Lebih lanjut Kompas mengatakan kenaikan elektabilitas 02 disebabkan karena militansi para pendukungnya yang luar biasa. Fokus mereka adalah kemenangan terlepas dari bagaimana caranya. Pendukung Jokowi kalah dalam soal ini. 
≠=========/

BERAPA SUARA YANG HARUS DIRAIH 02?

Tentunya hasil survey Kompas yang kredibel ini menjadi pemicu semangat bagi pendukung 02 untuk terus meningkatkan elektabilitas pasangannya hingga mengalahkan 01.

Ada selisih elektabilitas antara keduanya yakni 11,8 persen. Ditambah yang belum menentukan pilihan sebesar 13,4 persen. Jadi total suara yang harus direbut pasangan 02 adalah 25,2 persen. .

Untuk mengungguli Jokowi, mereka harus mendongkrak perolehan suara sedikitnya 50 persen dari 25,2 persen itu yakni 12, 6 persen.

Jika dihitung dari jumlah pemilih 2019 yakni 192 juta ( data KPU, Desember 2018), maka:

1. Jika tambahan 20 persen, tim 02 harus mendapatkan tambahan dukungan 48 juta suara.

2. Jika 30 persen, 57,6 juta suara.

SANGGUPKAH MEREKA?

Dalam waktu kurang dari satu bulan dari sekarang, agaknya sulit bagi 02 untuk mengejar target tersebut, MESKIPUN tidak tertutup kemungkinan 02 berhasil mencapai target tersebut.

Kemuskilan meraih tambahan suara 48 sampai 57,6 juta suara bisa terpatahkan dan 02 menang jika:

1. Pendukung 01 tidak melipat gandakan upayanya untuk mendukung Jokowi- Ma'ruf ditingkat akar rumput.

2. Ada blunder di elit kubu 01 baik lewat pernyataan atau tindakannya selama masa genting ini hingga menjadi skandal nasional.

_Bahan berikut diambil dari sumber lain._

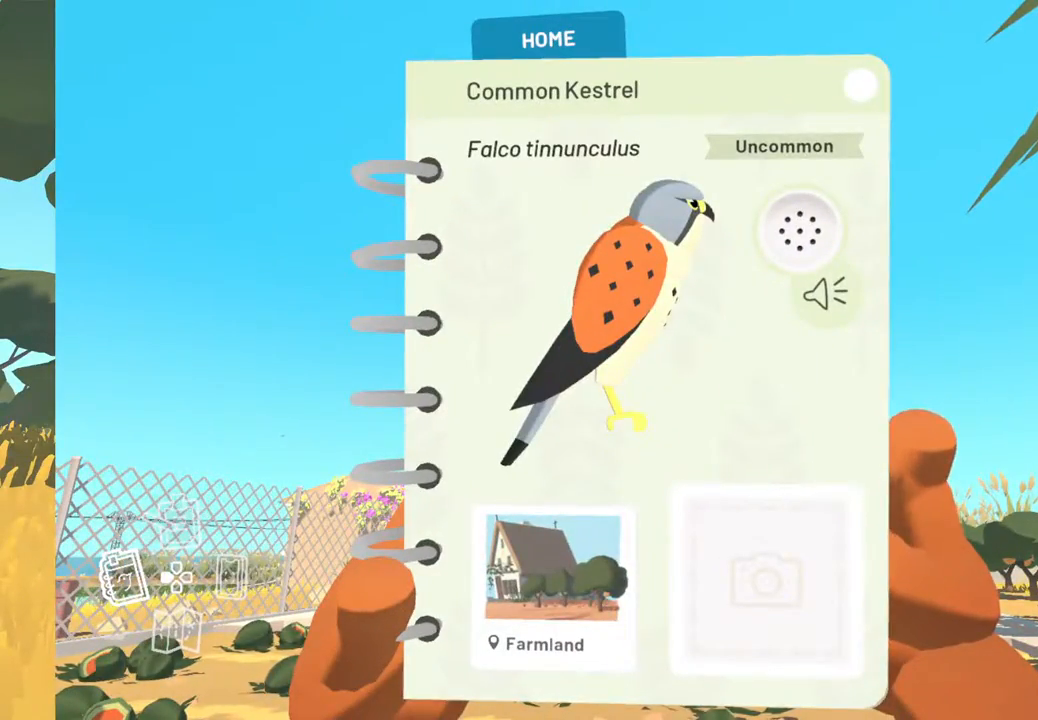
{"buttons": [], "left_stick": "center", "right_stick": "center", "events": [[67, "DPAD_LEFT", "down"], [217, "DPAD_LEFT", "up"]]}
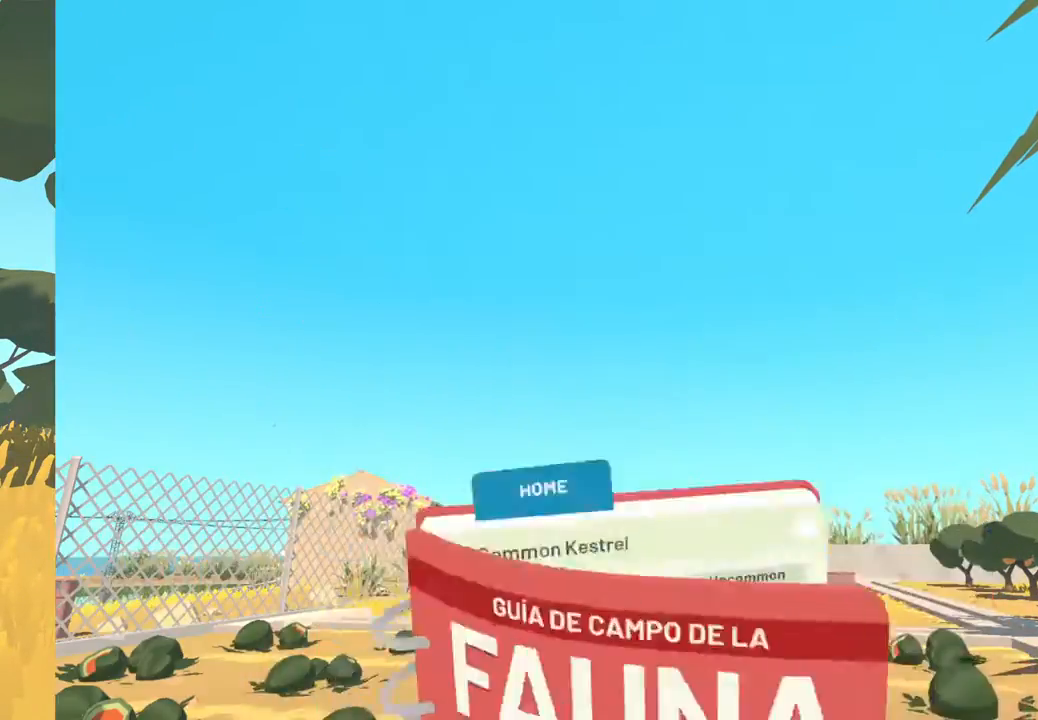
{"buttons": [], "left_stick": "center", "right_stick": "center", "events": []}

Ingat kekalahan Ahok. Salah satunya adalah video kampanye yang berbau rasis serta marahnya NU atas perlakuan Ahok terhadap Ma'ruf Amin ketika dipersidangan.

APA MODAL 01?

Perhatikan tambahan elektabilitas Jokowi berdasarkan usia. Itu semua karena usaha pendukung 01 menggalang dukungan lewat gelar alumni dan sebagainya.

Good job.

Itu hasil nyata yang menjadi pemicu semangat untuk bekerja lebih keras lagi.

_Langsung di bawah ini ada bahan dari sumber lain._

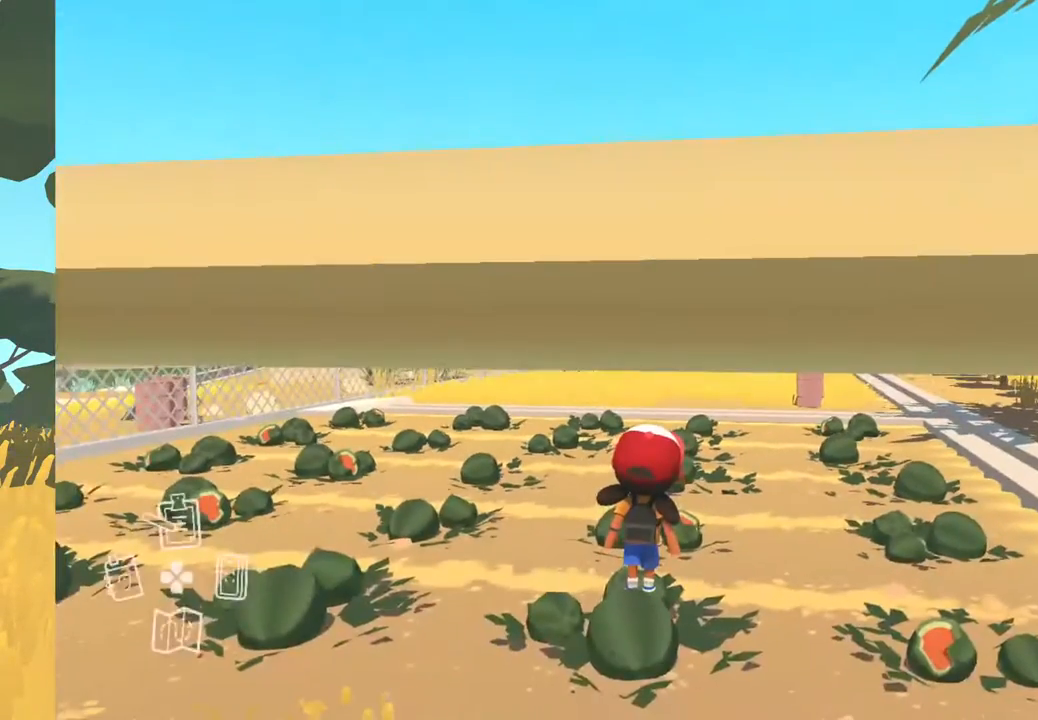
{"buttons": [], "left_stick": "center", "right_stick": "center", "events": []}
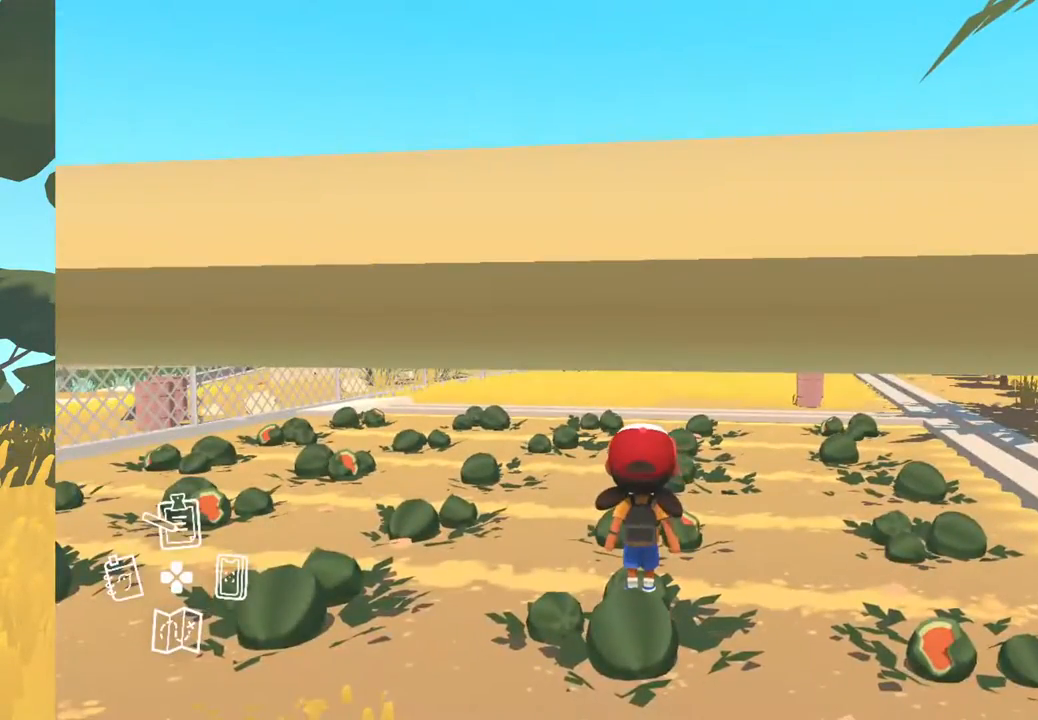
{"buttons": [], "left_stick": "up", "right_stick": "center", "events": [[250, "left_stick", "up"]]}
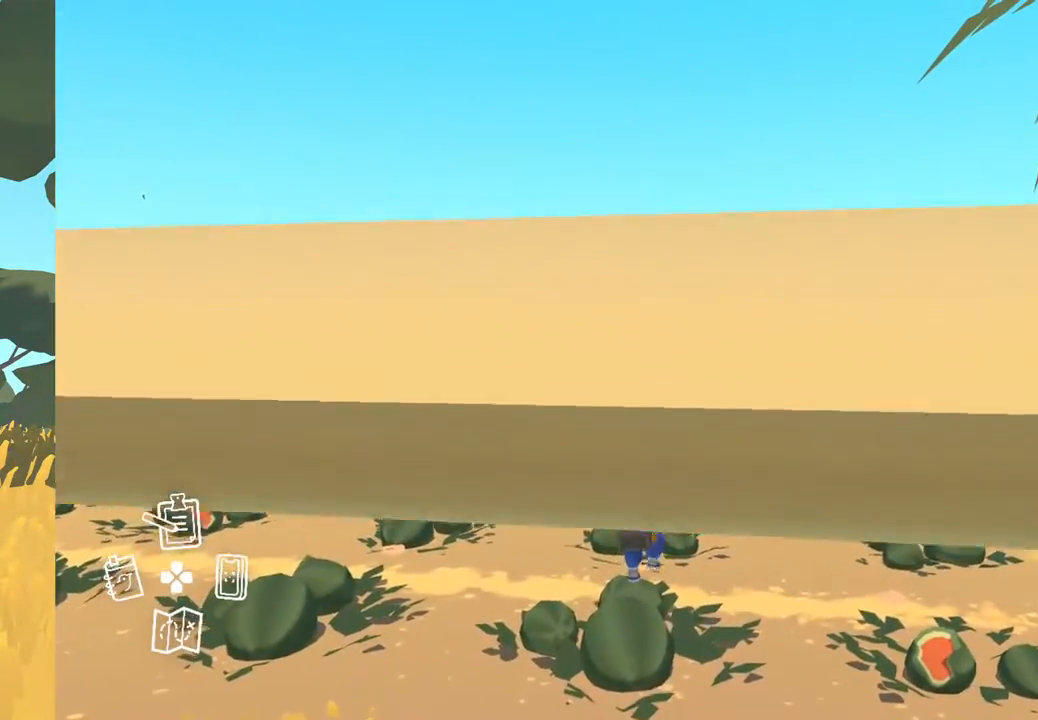
{"buttons": [], "left_stick": "up", "right_stick": "center", "events": []}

Sejatinya, upaya 01 meraih tambahan dukungan tidak seterjal pendukung 02. Waktu 2014, Jokowi bisa menang dengan perbedaan suara hanya 6,3 persen.

Jadi, diatas kertas, dengan segenap upaya menjelang akhir kampanye, menaikkan suara untuk 01 harusnya bisa diraih sukses

Meskipun demikian, pendukung 01 dan tim pemenangan Jokowi-JK Ma'ruf harus bekerja keras untuk menaikkan elektabilitas dalam kurang satu bulan.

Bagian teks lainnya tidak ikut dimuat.